ABDULLAH Gül’ün farklı bir cumhurbaşkanı olduğu kesin. Örneğin, türbanla ilgili Anayasa değişikliğini TOBB Başkanı Rifat Hisarcıklıoğlu ile diğer sivil toplum liderlerinin siyasi partilerle yaptığı alternatif çözüm arayışı için bekletebildi. CHP ve DSP, Meclis’te uzlaşmaya ikna edilseydi Anayasa değişikliği Çankaya’dan dönecekti.

Ama olmadı, sivil toplum liderlerinin iyi niyetli girişimleri sonuç vermedi.
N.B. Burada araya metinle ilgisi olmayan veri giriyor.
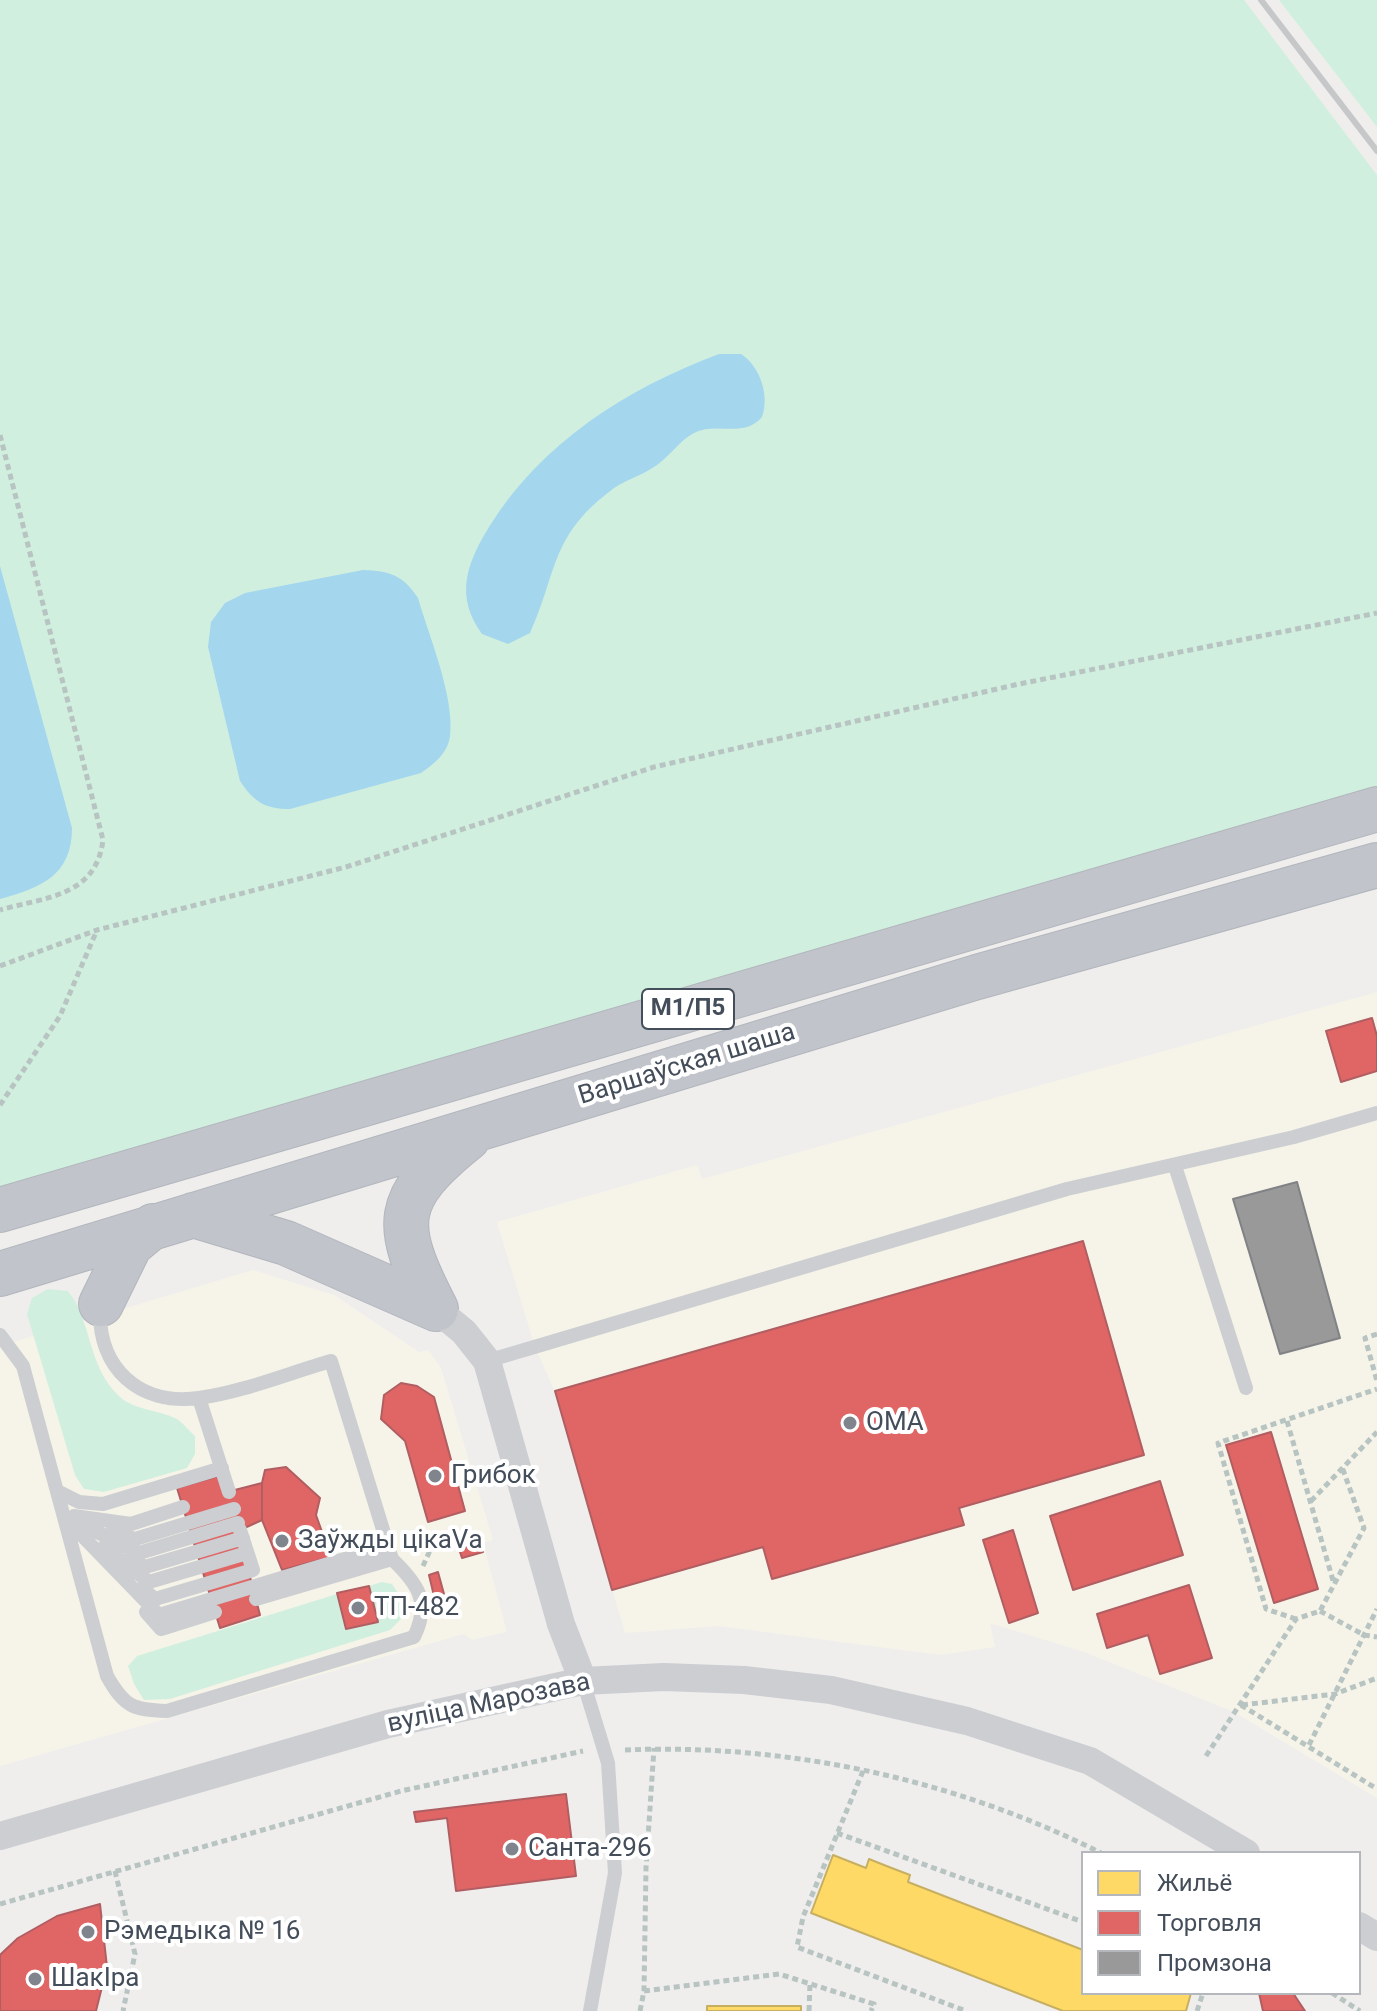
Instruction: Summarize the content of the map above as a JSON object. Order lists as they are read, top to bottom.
{
  "streets": {
    "highway": ["М1/П5", "Варшаўская шаша"],
    "street": ["вуліца Марозава"]
  },
  "places": [
    "ОМА",
    "Грибок",
    "Заўжды цікаVа",
    "ТП-482",
    "Санта-296",
    "Рэмедыка № 16",
    "ШакІра"
  ],
  "legend": ["Жильё", "Торговля", "Промзона"]
}
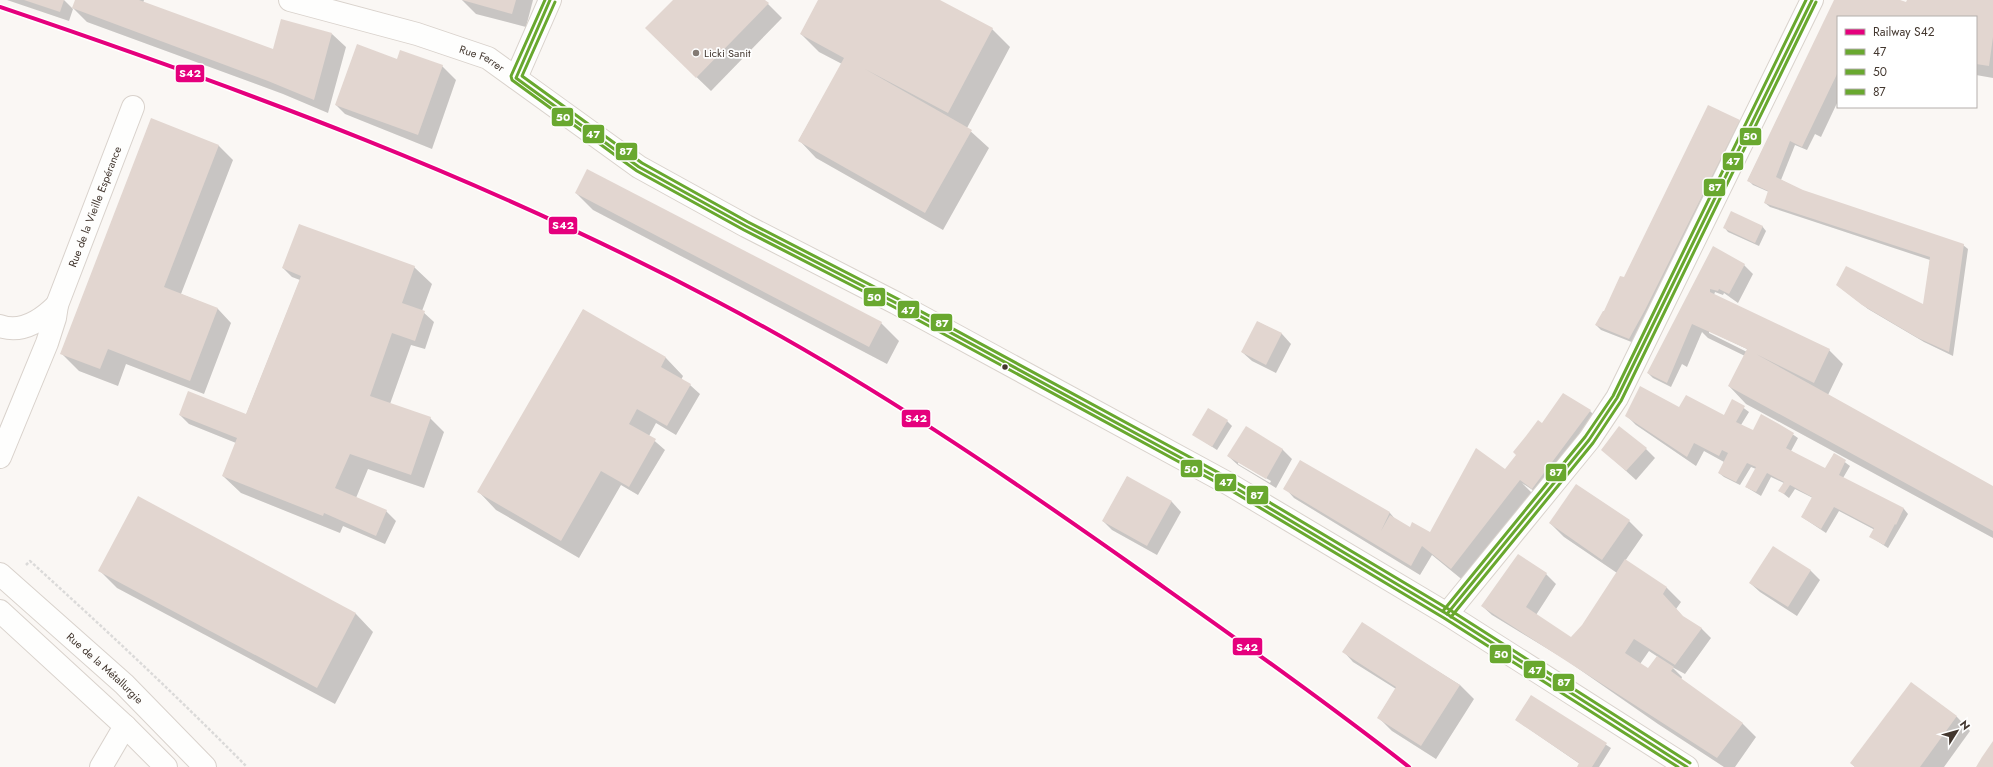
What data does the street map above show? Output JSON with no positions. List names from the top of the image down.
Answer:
{
  "streets": {
    "street": ["Rue Ferrer", "Rue de la Vieille Espérance", "Rue de la Métallurgie"]
  },
  "places": ["Licki Sanit"],
  "lines": [
    "transit line 47",
    "transit line 50",
    "transit line 87",
    "rail line S42"
  ],
  "legend": [
    "Railway S42",
    "47",
    "50",
    "87"
  ],
  "north": "top right"
}
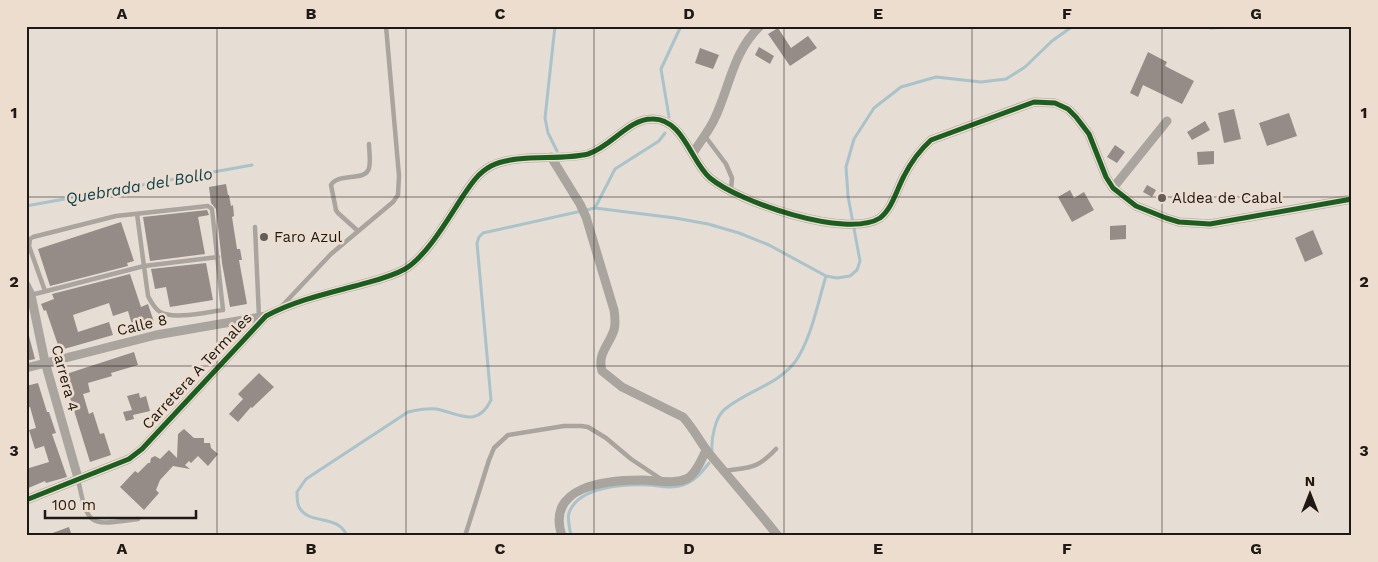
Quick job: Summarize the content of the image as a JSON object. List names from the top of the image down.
{
  "streets": {
    "street": ["Calle 8", "Carretera A Termales", "Carrera 4"]
  },
  "crossings": [
    ["Calle 8", "Carretera A Termales"],
    ["Calle 8", "Carrera 4"],
    ["Carretera A Termales", "Carrera 4"]
  ],
  "water": ["Quebrada del Bollo"],
  "places": ["Aldea de Cabal", "Faro Azul"],
  "scale_bar": "100 m",
  "north": "top",
  "grid": {
    "columns": [
      "A",
      "B",
      "C",
      "D",
      "E",
      "F",
      "G"
    ],
    "rows": ["1", "2", "3"]
  }
}
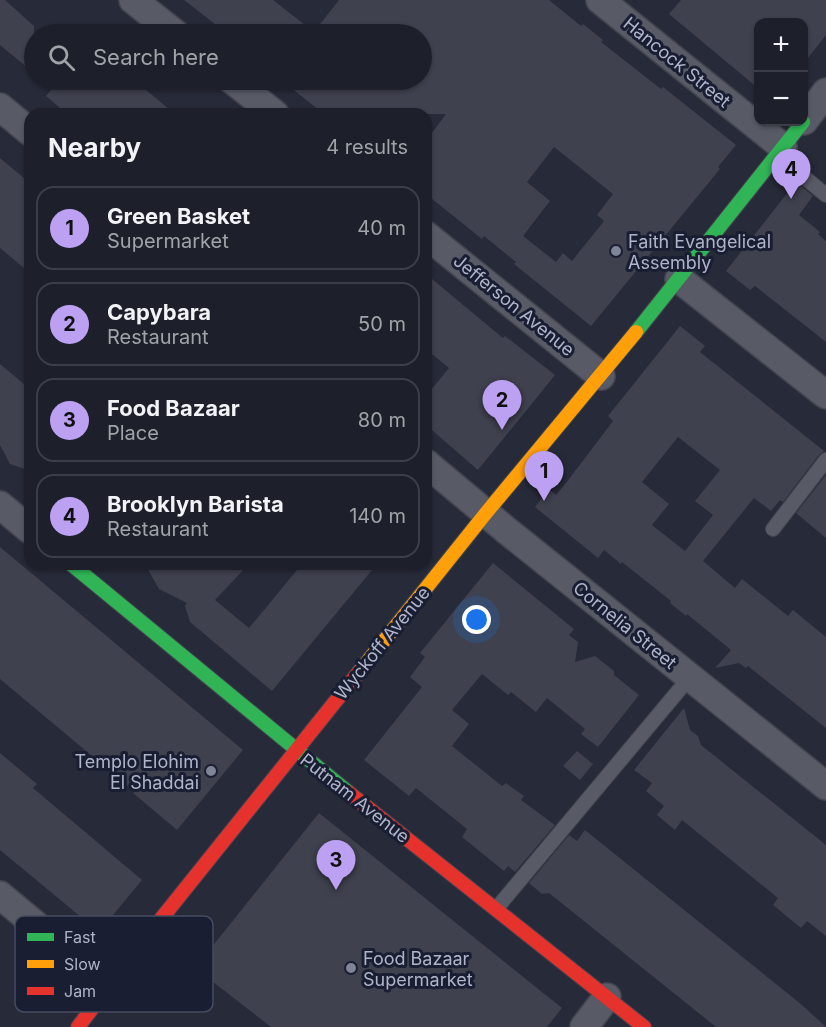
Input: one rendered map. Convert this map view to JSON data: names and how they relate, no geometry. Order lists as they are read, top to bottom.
{
  "streets": {
    "street": [
      "Hancock Street",
      "Jefferson Avenue",
      "Cornelia Street",
      "Wyckoff Avenue",
      "Putnam Avenue"
    ]
  },
  "crossings": [
    ["Hancock Street", "Wyckoff Avenue"],
    ["Jefferson Avenue", "Wyckoff Avenue"],
    ["Cornelia Street", "Wyckoff Avenue"],
    ["Wyckoff Avenue", "Putnam Avenue"]
  ],
  "places": ["Faith Evangelical Assembly", "Templo Elohim El Shaddai", "Food Bazaar Supermarket"],
  "legend": ["Fast", "Slow", "Jam"],
  "page": {
    "map_buttons": ["+", "−"],
    "search": "Search here",
    "heading": ["Nearby", "4 results"],
    "pins": [
      "4",
      "2",
      "1",
      "3"
    ],
    "list": [
      {
        "mark": "1",
        "name": "Green Basket",
        "note": "Supermarket",
        "value": "40 m"
      },
      {
        "mark": "2",
        "name": "Capybara",
        "note": "Restaurant",
        "value": "50 m"
      },
      {
        "mark": "3",
        "name": "Food Bazaar",
        "note": "Place",
        "value": "80 m"
      },
      {
        "mark": "4",
        "name": "Brooklyn Barista",
        "note": "Restaurant",
        "value": "140 m"
      }
    ]
  }
}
Abdullah Gül, değişikliği uzun bir gerekçe ve şu çekinceyle imzaladı:

"...bazı vatandaşlarımızın endişelerinin de anlayışla karşılanmasında ve bu endişeleri giderecek düzenlemelerin hayata geçirilmesinde zorunluluk bulunmaktadır.

Sayın Cumhurbaşkanımız bu kaygıların giderilmesi konusunda azami hassasiyet ve özenin gösterilmesi gereğine inanmaktadır."

Anlaşılan o ki yeni Cumhurbaşkanı karar sürecini -öncekinden farklı olarak- tek cümlelik, kuru "onayladı" veya "veto etti" açıklamalarıyla değil, uzun metinlerle kamuoyuyla paylaşacak.

Peki ama bu metinler ileride bazı dava dosyalarına konulabilir mi?

Mesela, Anayasa Mahkemesi, Köşk’ün onayladığı değişikliği yok sayarsa... AKP hakkında kapatma davası açılırsa... Cumhurbaşkanı’nın kamuoyu endişelerini ortaya koyduğu cümleler eski partisine karşı kanıt oluşturmaz mı?